Crítica de Vidas Passadas
- mindinmaia
- 1 de mar. de 2024
- 3 min de leitura
O conceito filosófico e/ou religioso de reencarnação fala sobre a presença de uma essência não física que, ao desencarnar (se desvincular da matéria física), inicia uma nova vida, num novo ser. Ainda se especula que, algo muito almejado numa vivência anterior, se propagaria nas próximas transmigrações, como, por exemplo, o desejo por outro ser. Num dado momento do filme, Nora (Greta Lee) afirma a Hae Sung (Teo Yoo) que, possivelmente, eles possam estar vivenciando a condição explicada acima.
Embora Celine Song tenha utilizado o termo “vidas passadas” no título de seu filme e na ideia chave para a sugestão da condição relacional entre os protagonistas, a metafísica se limitou a isto. Aliás, Vidas Passadas trata de uma experiencia da diretora, que foi transpassada às telonas. Amigos de infância, Nora e Hae Sung sempre foram envoltos por um laço profundo, que se intensificou ainda mais na iminência da emigração da menina aos EUA. Vinte e quatro anos depois, se reencontram através de redes sociais, introduzindo uma nova e saudosista rotina à dupla.
Numa fotografia bem pálida e fria, Song destrincha cada personagem de acordo suas vivências: ele, engenheiro, ela, escritora. Nesta etapa, já aceitando e dividindo suas vidas em antes e depois da mudança, quando Nora introduz o conceito de vidas passadas. A vontade e a necessidade do reencontro á o combustível da nova rotina e, conforme o tempo passa, tudo tende a sair do controle. Quando Nora toma uma decisão que só vai reverberar mais à frente. Assim, tem-se a segunda ruptura.
Tempos depois, já casada com Arthur (John Magaro), Nora e Hae Sung finalmente se reencontram, em Nova York. Diferente do que se espera em filmes de almas gêmeas, Celine Song preparou um reencontro mais engessado, mais concreto e maduro entre eles. Fugindo do tradicional "... se encontraram e foram felizes para sempre ...", a diretora nos dá uma aula de dinâmica comportamental. Enquanto assistimos com felicidade no peito o dois conversando depois de anos, uma semente de tensão é plantada. Tensão esta gerada pela possibilidade de o casal ficar junto, dado o que nos foi revelado e a forma como Song trabalhou cada camada deles.
A frieza das conversas contrastadas com a fotografia anteriormente pálida, agora acinzentada, cimenta um concreto (sim, isso mesmo) sentimento de “tudo nos levou até aqui”, distanciando ainda mais o “final feliz” dos protagonistas, esperado tanto pelos que receberam a semente, que já se encontra germinando. Num momento, o próprio Arthur brinca que, se a história deles acabasse como num conto de fadas, ele seria considerado um vilão, por estar entre os dois (tal comentário aplicado não só a atual situação, mas como embate criativo aos anseios de Nora, como escritora). Fato contornado sabiamente por ela, evidenciando ainda mais sua plenitude comportamental.

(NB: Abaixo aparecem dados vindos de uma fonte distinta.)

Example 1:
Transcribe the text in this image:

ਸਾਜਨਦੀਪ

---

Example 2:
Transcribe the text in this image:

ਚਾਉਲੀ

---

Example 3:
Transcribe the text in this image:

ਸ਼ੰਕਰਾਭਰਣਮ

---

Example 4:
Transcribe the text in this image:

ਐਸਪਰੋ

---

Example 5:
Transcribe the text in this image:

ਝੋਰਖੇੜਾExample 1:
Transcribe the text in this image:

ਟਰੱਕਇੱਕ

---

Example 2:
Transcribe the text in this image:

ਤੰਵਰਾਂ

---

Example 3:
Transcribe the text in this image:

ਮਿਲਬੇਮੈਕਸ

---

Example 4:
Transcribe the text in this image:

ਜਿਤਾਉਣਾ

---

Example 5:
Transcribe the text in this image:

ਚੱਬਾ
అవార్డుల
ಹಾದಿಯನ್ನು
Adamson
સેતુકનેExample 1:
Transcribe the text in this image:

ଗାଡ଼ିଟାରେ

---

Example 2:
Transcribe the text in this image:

Toda a tensão e expectativas criadas pelos dois (e por nós), chega ao ápice quando Hae Sung percebe que o embate que estão tendo nada mais é do que um passado curando um presente.

A necessidade de pôr um ponto final numa dúvida que durava décadas e os impedia de seguir suas vidas da maneira que queriam. Embora ele, mais afetado pela separação, ainda sentisse uma faísca de chance de reconquistá-la, sabia que não faria porque a capacidade dela de readaptação sobressaiu seus anseios. Nora, por sua vez, segura mais seus sentimentos, mesmo conversando na sua língua nativa ou em momentos a sós com Sung, evita a máxima exposição. No momento de maior emoção do filme, a despedida inverte os papéis, quando ela desaba e ele é tomado por um alívio nunca antes sentido.

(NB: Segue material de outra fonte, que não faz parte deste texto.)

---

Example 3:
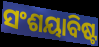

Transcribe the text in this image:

ସଂଶୟାବିଷ୍ଟ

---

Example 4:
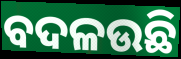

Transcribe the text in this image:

ବଦଳଉଛି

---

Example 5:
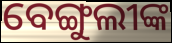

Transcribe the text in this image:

ବେଙ୍ଗୁଲୀଙ୍କ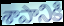
శాపానికిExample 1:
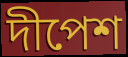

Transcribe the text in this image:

দীপেশ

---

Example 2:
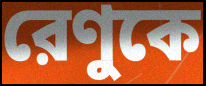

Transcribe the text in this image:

রেণুকে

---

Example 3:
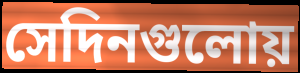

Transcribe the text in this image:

সেদিনগুলোয়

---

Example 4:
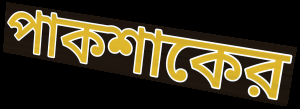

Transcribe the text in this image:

পাকশাকের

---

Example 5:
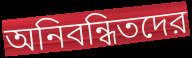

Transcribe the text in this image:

অনিবন্ধিতদের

Vidas Passadas é um exercício de maturidade emocional, nem sempre de fácil superação, porém, necessária para o fechamento e abertura de novos horizontes. Sobre perdas? Sim. Sobre luto? Também. Mas, sobretudo, pela necessidade da experimentação. O típico filme em que “nada acontece”, enquanto uma enxurrada de emoções sobressaem a tela, nos infectando com os mais diversos prazeres que a sétima arte tem a oferecer.